Task goal: Your task is to reproduce, exactly and only, the lines running from the line containing "cell carcinoma was" to the end of the data below, both included.

Extracted material:
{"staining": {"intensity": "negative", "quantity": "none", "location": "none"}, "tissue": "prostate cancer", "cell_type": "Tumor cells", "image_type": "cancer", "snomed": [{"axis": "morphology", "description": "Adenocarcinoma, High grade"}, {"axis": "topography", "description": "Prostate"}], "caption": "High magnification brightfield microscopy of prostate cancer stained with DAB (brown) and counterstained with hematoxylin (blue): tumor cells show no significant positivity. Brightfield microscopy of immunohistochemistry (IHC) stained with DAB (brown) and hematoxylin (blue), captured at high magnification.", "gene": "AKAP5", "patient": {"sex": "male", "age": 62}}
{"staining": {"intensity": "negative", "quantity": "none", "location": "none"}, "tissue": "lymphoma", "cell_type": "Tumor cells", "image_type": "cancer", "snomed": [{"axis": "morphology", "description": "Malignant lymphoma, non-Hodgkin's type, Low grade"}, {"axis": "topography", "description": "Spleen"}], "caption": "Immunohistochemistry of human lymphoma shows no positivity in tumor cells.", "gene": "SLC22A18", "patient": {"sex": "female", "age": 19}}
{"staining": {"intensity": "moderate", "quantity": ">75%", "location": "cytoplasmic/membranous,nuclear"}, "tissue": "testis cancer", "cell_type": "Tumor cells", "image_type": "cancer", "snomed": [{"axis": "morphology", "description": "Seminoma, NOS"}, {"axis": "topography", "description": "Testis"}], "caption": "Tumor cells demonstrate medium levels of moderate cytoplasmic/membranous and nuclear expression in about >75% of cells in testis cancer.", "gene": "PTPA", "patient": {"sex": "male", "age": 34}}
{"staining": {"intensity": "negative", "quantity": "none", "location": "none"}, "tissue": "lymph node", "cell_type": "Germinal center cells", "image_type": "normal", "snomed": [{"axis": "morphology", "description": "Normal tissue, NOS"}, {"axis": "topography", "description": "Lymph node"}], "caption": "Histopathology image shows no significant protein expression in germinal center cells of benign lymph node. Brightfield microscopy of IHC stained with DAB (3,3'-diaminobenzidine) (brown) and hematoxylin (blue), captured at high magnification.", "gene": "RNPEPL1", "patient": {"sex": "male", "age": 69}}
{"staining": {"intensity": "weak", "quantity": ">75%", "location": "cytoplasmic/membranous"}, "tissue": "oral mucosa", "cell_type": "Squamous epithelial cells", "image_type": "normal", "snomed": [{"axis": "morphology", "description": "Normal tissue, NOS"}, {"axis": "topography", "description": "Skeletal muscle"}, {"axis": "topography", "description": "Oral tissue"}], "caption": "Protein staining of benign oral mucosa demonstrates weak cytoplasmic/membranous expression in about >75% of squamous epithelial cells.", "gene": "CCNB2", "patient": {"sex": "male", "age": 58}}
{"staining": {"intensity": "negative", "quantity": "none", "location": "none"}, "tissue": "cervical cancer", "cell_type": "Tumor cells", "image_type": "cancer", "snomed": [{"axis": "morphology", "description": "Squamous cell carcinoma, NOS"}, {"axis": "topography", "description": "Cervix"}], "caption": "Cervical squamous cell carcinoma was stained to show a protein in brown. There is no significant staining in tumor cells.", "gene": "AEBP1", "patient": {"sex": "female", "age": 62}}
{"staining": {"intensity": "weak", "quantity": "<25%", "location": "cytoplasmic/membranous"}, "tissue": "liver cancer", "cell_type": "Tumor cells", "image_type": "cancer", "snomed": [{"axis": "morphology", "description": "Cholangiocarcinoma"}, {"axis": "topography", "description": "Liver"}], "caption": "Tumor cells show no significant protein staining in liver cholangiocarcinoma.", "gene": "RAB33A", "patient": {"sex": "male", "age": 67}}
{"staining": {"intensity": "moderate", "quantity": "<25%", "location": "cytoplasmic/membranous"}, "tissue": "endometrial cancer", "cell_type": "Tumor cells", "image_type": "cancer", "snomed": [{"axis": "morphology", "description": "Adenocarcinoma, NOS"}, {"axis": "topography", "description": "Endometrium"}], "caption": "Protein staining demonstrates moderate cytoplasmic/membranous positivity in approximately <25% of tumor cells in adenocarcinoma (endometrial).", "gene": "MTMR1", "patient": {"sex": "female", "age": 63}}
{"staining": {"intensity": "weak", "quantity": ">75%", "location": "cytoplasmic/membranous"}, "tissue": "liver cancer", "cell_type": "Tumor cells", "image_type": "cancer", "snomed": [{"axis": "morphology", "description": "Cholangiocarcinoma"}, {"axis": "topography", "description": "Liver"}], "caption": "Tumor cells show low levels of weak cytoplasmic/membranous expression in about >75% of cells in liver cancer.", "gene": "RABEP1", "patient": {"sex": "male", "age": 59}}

Reply:
{"staining": {"intensity": "negative", "quantity": "none", "location": "none"}, "tissue": "cervical cancer", "cell_type": "Tumor cells", "image_type": "cancer", "snomed": [{"axis": "morphology", "description": "Squamous cell carcinoma, NOS"}, {"axis": "topography", "description": "Cervix"}], "caption": "Cervical squamous cell carcinoma was stained to show a protein in brown. There is no significant staining in tumor cells.", "gene": "AEBP1", "patient": {"sex": "female", "age": 62}}
{"staining": {"intensity": "weak", "quantity": "<25%", "location": "cytoplasmic/membranous"}, "tissue": "liver cancer", "cell_type": "Tumor cells", "image_type": "cancer", "snomed": [{"axis": "morphology", "description": "Cholangiocarcinoma"}, {"axis": "topography", "description": "Liver"}], "caption": "Tumor cells show no significant protein staining in liver cholangiocarcinoma.", "gene": "RAB33A", "patient": {"sex": "male", "age": 67}}
{"staining": {"intensity": "moderate", "quantity": "<25%", "location": "cytoplasmic/membranous"}, "tissue": "endometrial cancer", "cell_type": "Tumor cells", "image_type": "cancer", "snomed": [{"axis": "morphology", "description": "Adenocarcinoma, NOS"}, {"axis": "topography", "description": "Endometrium"}], "caption": "Protein staining demonstrates moderate cytoplasmic/membranous positivity in approximately <25% of tumor cells in adenocarcinoma (endometrial).", "gene": "MTMR1", "patient": {"sex": "female", "age": 63}}
{"staining": {"intensity": "weak", "quantity": ">75%", "location": "cytoplasmic/membranous"}, "tissue": "liver cancer", "cell_type": "Tumor cells", "image_type": "cancer", "snomed": [{"axis": "morphology", "description": "Cholangiocarcinoma"}, {"axis": "topography", "description": "Liver"}], "caption": "Tumor cells show low levels of weak cytoplasmic/membranous expression in about >75% of cells in liver cancer.", "gene": "RABEP1", "patient": {"sex": "male", "age": 59}}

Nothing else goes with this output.